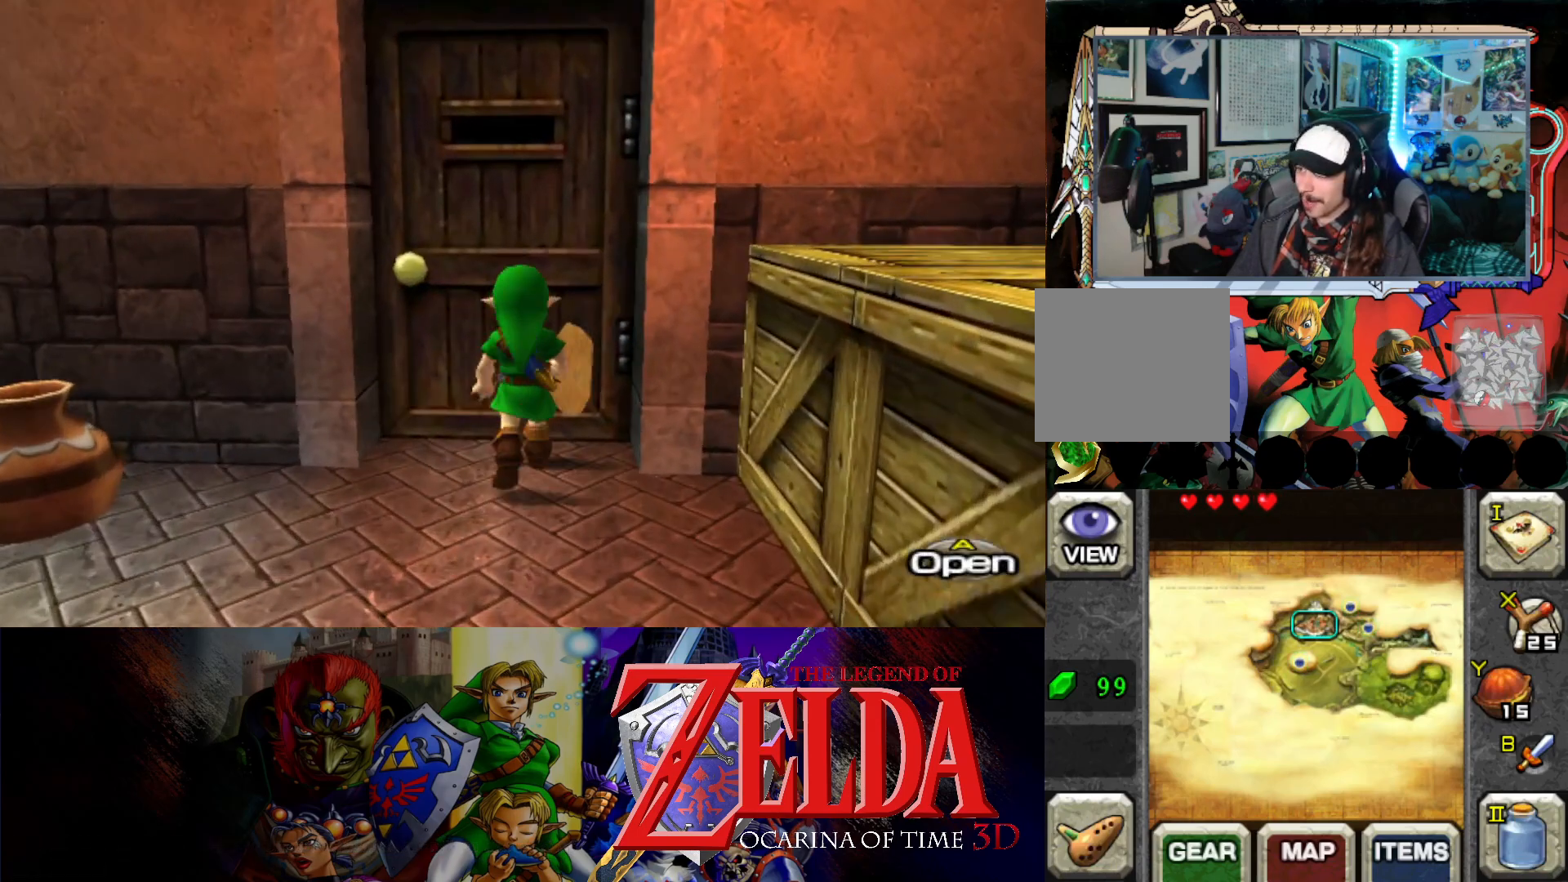
{"buttons": [], "left_stick": "center", "events": [[133, "B", "up"], [150, "left_stick", "center"]]}
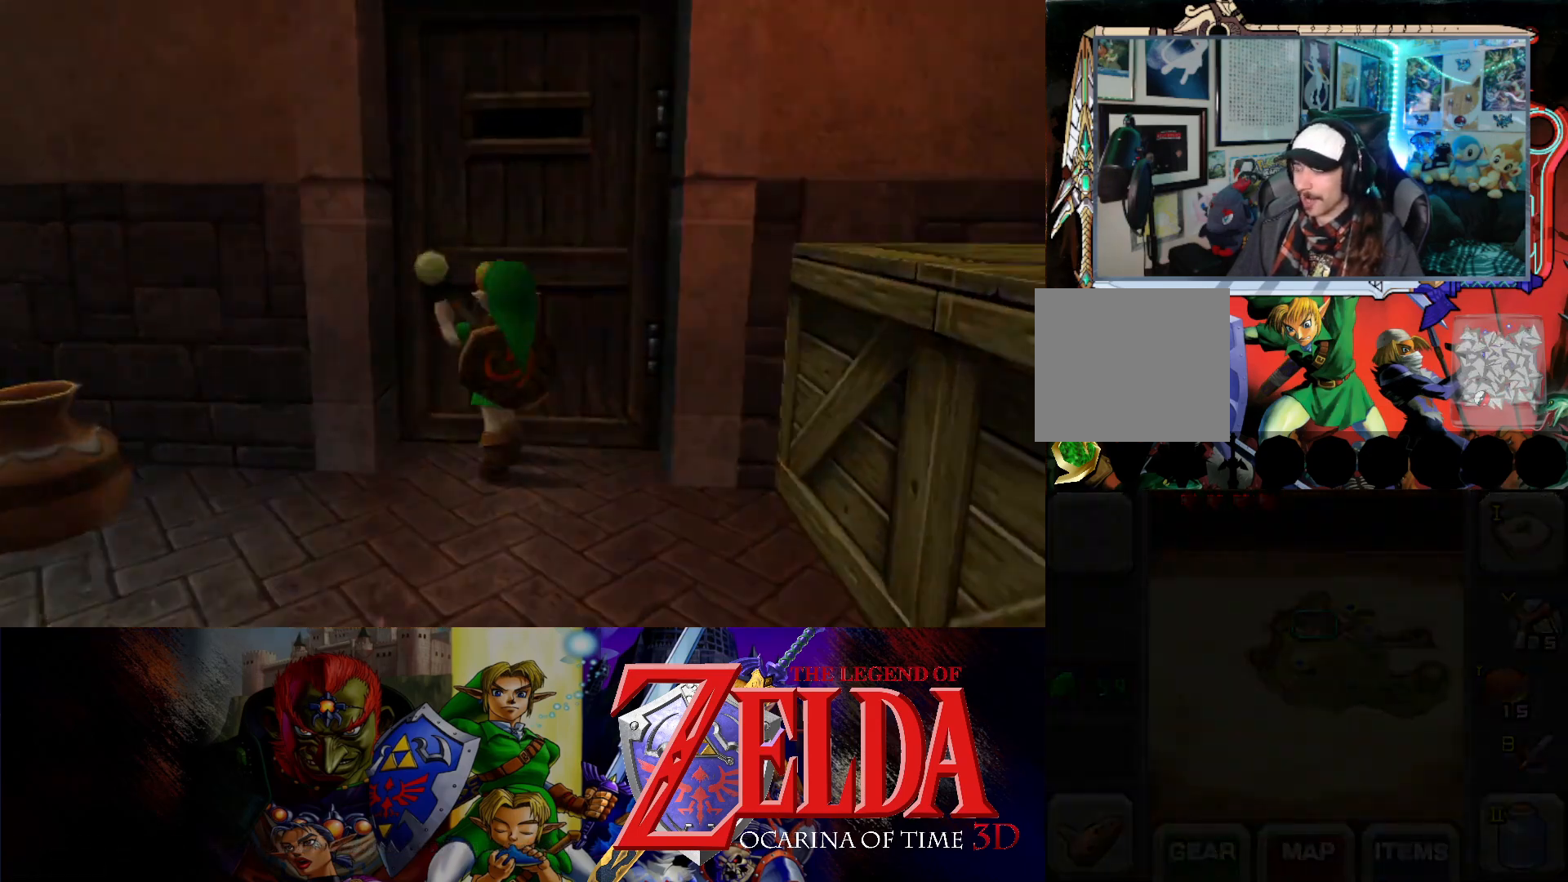
{"buttons": [], "left_stick": "center", "events": []}
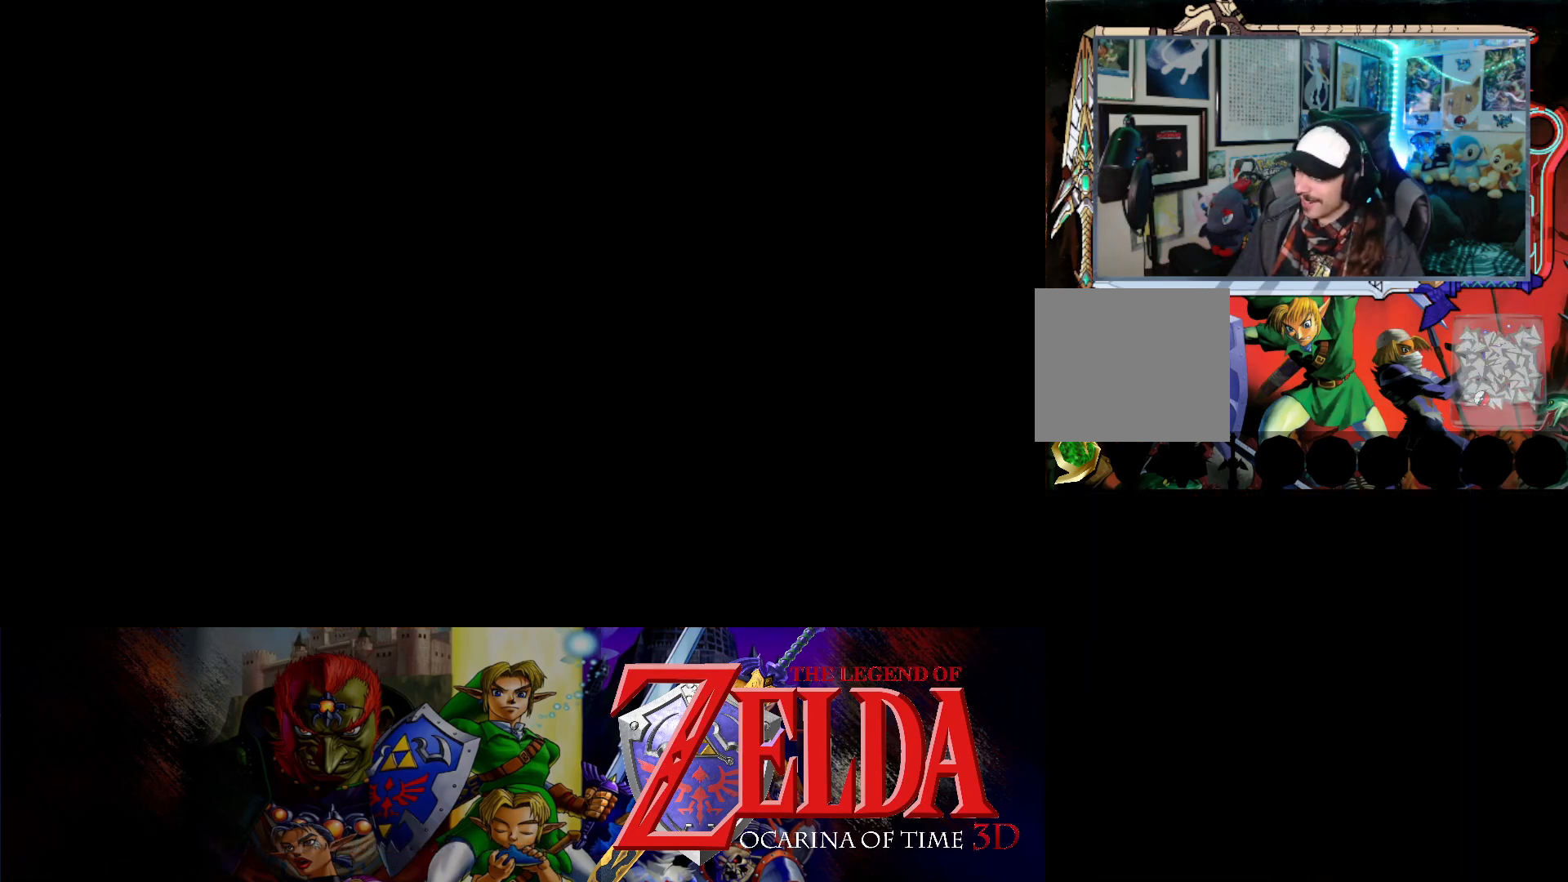
{"buttons": [], "left_stick": "center", "events": []}
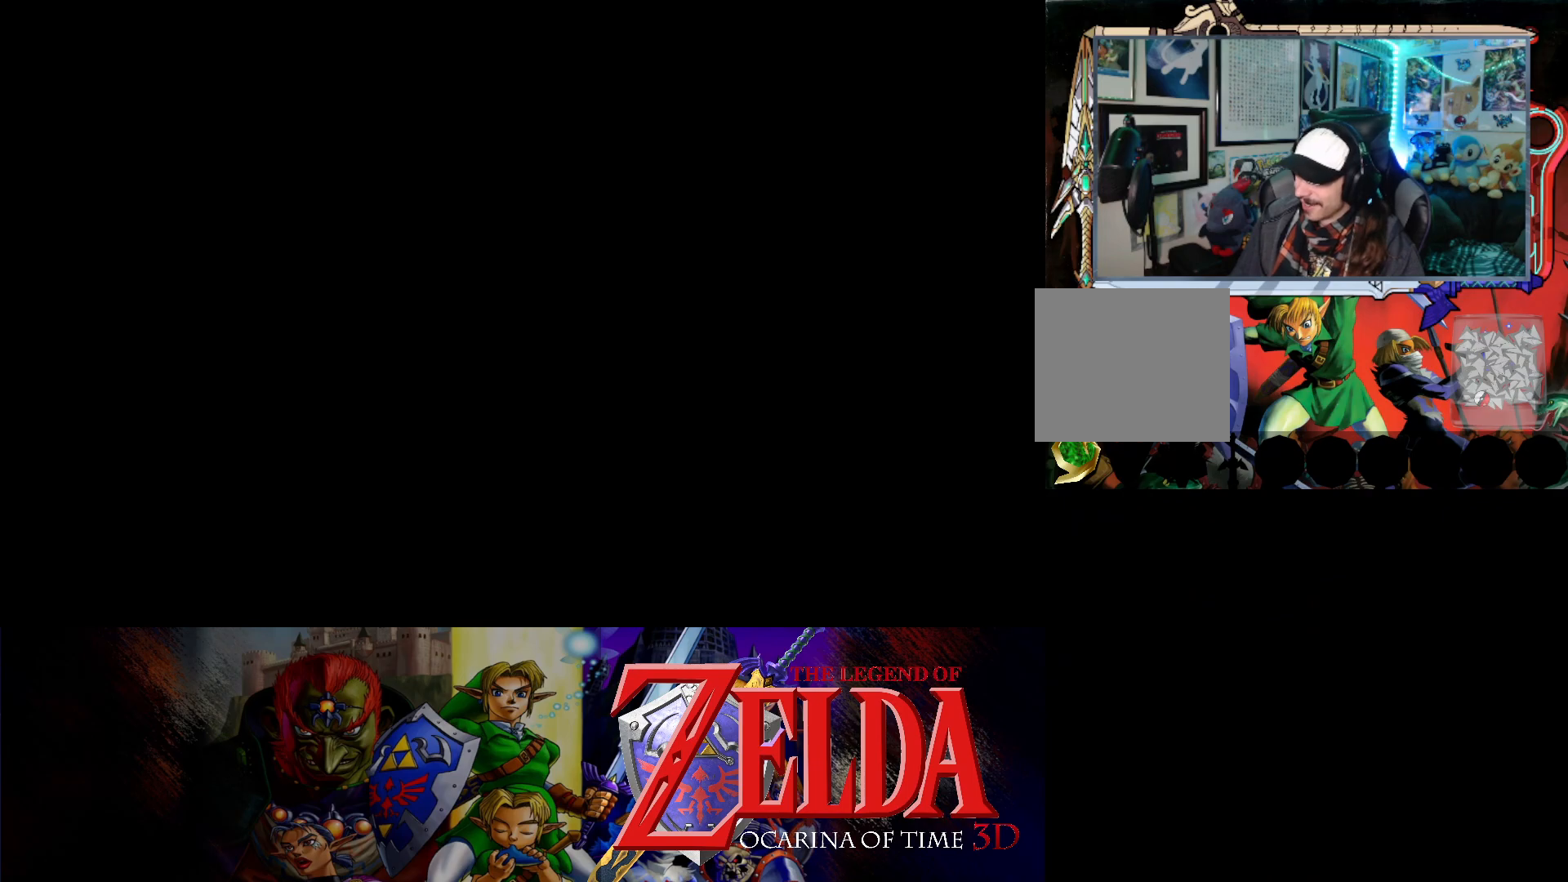
{"buttons": [], "left_stick": "center", "events": []}
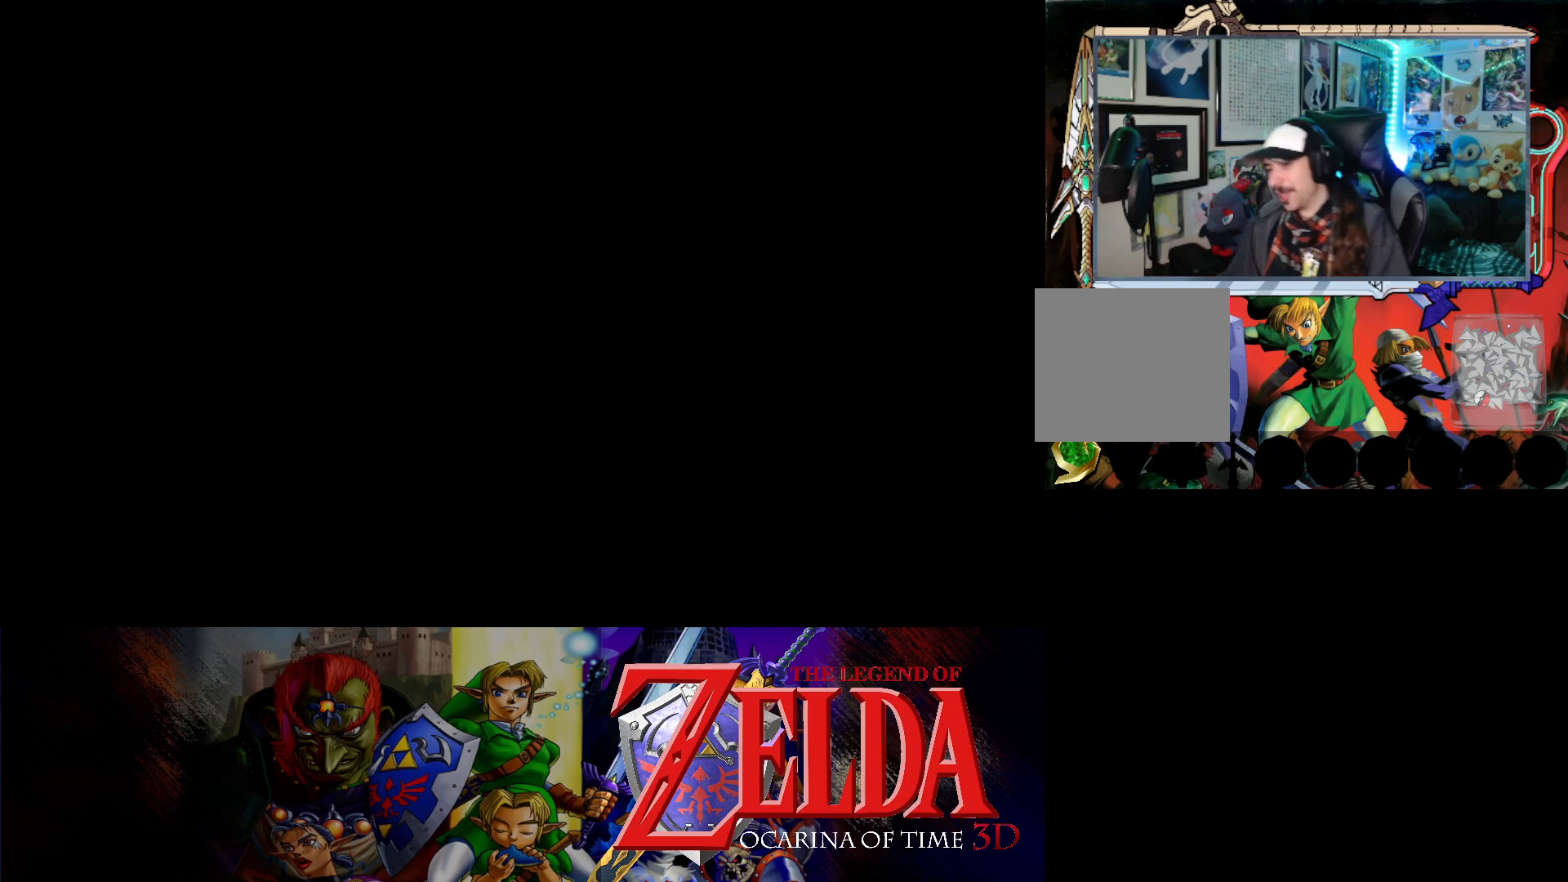
{"buttons": [], "left_stick": "center", "events": []}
# # # # # # #
Only an exact copy of the records counts as an answer. Leave out the images.

• Answer space
{"buttons": [], "left_stick": "center", "events": [[133, "B", "up"], [150, "left_stick", "center"]]}
{"buttons": [], "left_stick": "center", "events": []}
{"buttons": [], "left_stick": "center", "events": []}
{"buttons": [], "left_stick": "center", "events": []}
{"buttons": [], "left_stick": "center", "events": []}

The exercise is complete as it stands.